- Massachusetts Health Policy Commission
Media Contact for HPC ISSUES REPORT ON AMBULANCE UTILIZATION AND PAYMENT RATES
Matthew Kitsos, Press Secretary
BOSTON — The Massachusetts Health Policy Commission (HPC) today issued a chartpack examining emergency ground ambulance use among commercially-insured patients in the Commonwealth. The findings were previewed at a meeting of the agency’s Market Oversight and Transparency (MOAT) policy committee on February 15, 2023. A recording of that meeting can be found on the HPC’s YouTube page and the full presentation can be found on the HPC’s website.

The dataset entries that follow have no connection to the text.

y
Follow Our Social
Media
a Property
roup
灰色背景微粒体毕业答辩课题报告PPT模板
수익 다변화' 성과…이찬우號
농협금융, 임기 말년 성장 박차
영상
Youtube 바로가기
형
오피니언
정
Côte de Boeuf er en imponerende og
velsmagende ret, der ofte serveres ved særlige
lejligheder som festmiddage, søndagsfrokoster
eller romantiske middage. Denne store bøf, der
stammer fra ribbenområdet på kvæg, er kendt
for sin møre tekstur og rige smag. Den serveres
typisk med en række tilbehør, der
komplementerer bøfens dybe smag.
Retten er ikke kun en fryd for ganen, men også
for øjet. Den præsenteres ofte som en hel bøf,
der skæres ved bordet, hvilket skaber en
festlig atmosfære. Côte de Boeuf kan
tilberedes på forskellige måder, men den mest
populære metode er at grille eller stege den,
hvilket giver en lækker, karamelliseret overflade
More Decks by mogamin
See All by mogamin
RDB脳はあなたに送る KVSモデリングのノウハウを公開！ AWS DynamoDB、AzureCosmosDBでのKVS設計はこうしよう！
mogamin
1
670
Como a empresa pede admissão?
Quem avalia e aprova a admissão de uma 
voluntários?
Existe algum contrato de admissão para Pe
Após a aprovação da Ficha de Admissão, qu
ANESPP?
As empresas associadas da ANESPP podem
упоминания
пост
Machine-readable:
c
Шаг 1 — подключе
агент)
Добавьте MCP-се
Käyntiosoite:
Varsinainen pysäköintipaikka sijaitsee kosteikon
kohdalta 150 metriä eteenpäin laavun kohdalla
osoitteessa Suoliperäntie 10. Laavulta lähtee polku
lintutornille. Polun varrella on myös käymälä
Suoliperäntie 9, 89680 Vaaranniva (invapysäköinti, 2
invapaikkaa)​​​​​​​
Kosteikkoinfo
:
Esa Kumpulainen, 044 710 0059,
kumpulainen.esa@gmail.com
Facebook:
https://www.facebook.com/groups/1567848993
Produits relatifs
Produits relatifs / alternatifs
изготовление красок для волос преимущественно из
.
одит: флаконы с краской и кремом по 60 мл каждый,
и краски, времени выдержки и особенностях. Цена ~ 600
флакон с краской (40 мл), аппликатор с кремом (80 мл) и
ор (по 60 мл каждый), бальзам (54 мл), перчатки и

“Ground ambulance services play a vital role in the Massachusetts health care system by providing timely emergency services and transport to patients in need of lifesaving care. These findings highlight the potential challenges for affordability caused by billing and payment rate issues,” said HPC Executive Director David Seltz. “The HPC will continue to evaluate actions taken by other states to address these issues as potential options for the Commonwealth.”
The HPC has previously reported on ambulance services as part of an examination of out-of-network billing and found that nearly half of ambulance encounters in 2017 resulted in at least one one-of-network claim. Depending on which ambulance service provider is used, out-of-network billing issues can arise and notably, ground ambulance out-of-network billing protections were left out of the federal No Surprises Act, which was signed in 2020.
In terms of the commercial landscape, the HPC found that whether emergency medical service providers are owned by a municipality or are privately-owned may additionally contribute to the existence of higher rates for emergency ambulance services. Other key findings include:
- Most (78%) ambulance encounters in Massachusetts in 2019 were Advanced Life Support (ALS) 1 Emergency or Basic Life Support (BLS) Emergency transports. Most of these encounters originated at a residence or at the scene of an accident or acute event.
- About half of ALS 1 Emergency and BLS Emergency ambulance encounters in the Commonwealth were serviced by privately-owned ambulance services with the remainder serviced by municipally-owned services.
- For both ALS 1 Emergency and BLS Emergency encounters, paid amounts varied more than three-fold across commercial payers.
- In contrast to national findings, commercial payers paid municipally-owned services about twice as much per transport as they paid privately-owned services. Payments to municipally-owned services were also more highly variable and growing faster, with median payments for municipally-owned ALS 1 Emergency services growing from just under $1,500 in 2017 to more than $2,000 in 2020, a 36% increase.
- Median commercial ambulance payments in Massachusetts in 2019 were 2.7 and 4.6 times higher than Medicare and MassHealth rates, respectively. They were also higher than maximum allowable rates in Connecticut, which regulates rates through its Office of Emergency Management Services.